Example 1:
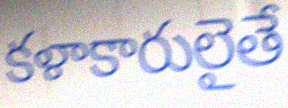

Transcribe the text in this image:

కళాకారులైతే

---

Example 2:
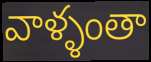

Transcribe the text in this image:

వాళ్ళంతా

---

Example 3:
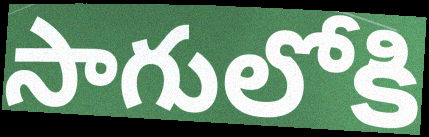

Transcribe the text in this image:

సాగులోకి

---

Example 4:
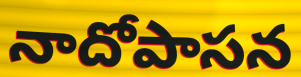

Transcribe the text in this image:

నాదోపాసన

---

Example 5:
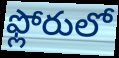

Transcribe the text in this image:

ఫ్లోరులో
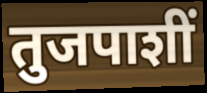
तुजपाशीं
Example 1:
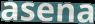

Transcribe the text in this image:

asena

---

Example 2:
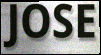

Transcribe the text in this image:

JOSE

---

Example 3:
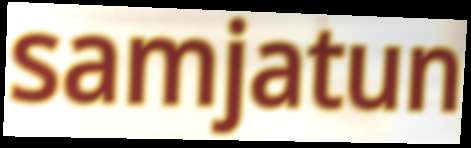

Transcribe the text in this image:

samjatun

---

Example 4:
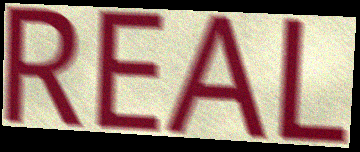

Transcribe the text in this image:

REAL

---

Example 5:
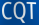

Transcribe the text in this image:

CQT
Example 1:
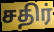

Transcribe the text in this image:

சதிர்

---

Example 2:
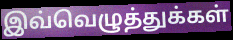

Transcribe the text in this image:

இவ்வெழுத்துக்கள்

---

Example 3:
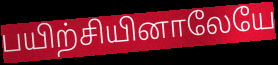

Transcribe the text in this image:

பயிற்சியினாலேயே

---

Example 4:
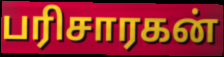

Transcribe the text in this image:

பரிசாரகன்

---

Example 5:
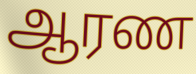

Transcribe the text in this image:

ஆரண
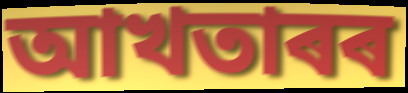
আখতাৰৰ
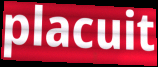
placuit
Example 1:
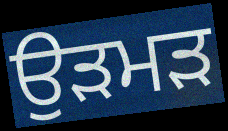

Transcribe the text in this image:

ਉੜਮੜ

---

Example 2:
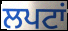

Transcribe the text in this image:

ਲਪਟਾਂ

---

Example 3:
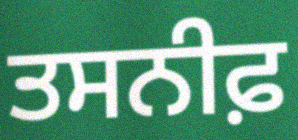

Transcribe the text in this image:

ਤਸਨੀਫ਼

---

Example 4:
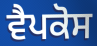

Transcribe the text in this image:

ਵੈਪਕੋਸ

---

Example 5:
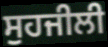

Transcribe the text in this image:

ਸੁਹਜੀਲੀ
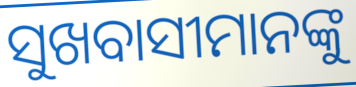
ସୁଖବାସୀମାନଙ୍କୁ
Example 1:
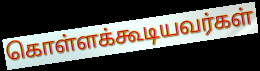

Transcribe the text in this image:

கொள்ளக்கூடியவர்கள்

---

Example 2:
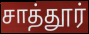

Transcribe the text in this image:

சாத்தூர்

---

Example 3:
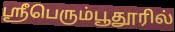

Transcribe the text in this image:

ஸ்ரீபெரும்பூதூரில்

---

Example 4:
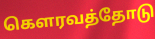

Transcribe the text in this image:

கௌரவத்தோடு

# TASK ITEM
Repeat the records above word for word, apart from the pictures.

# COMPLETED TASK
Example 1:

Transcribe the text in this image:

కళాకారులైతే

---

Example 2:

Transcribe the text in this image:

వాళ్ళంతా

---

Example 3:

Transcribe the text in this image:

సాగులోకి

---

Example 4:

Transcribe the text in this image:

నాదోపాసన

---

Example 5:

Transcribe the text in this image:

ఫ్లోరులో
तुजपाशीं
Example 1:

Transcribe the text in this image:

asena

---

Example 2:

Transcribe the text in this image:

JOSE

---

Example 3:

Transcribe the text in this image:

samjatun

---

Example 4:

Transcribe the text in this image:

REAL

---

Example 5:

Transcribe the text in this image:

CQT
Example 1:

Transcribe the text in this image:

சதிர்

---

Example 2:

Transcribe the text in this image:

இவ்வெழுத்துக்கள்

---

Example 3:

Transcribe the text in this image:

பயிற்சியினாலேயே

---

Example 4:

Transcribe the text in this image:

பரிசாரகன்

---

Example 5:

Transcribe the text in this image:

ஆரண
আখতাৰৰ
placuit
Example 1:

Transcribe the text in this image:

ਉੜਮੜ

---

Example 2:

Transcribe the text in this image:

ਲਪਟਾਂ

---

Example 3:

Transcribe the text in this image:

ਤਸਨੀਫ਼

---

Example 4:

Transcribe the text in this image:

ਵੈਪਕੋਸ

---

Example 5:

Transcribe the text in this image:

ਸੁਹਜੀਲੀ
ସୁଖବାସୀମାନଙ୍କୁ
Example 1:

Transcribe the text in this image:

கொள்ளக்கூடியவர்கள்

---

Example 2:

Transcribe the text in this image:

சாத்தூர்

---

Example 3:

Transcribe the text in this image:

ஸ்ரீபெரும்பூதூரில்

---

Example 4:

Transcribe the text in this image:

கௌரவத்தோடு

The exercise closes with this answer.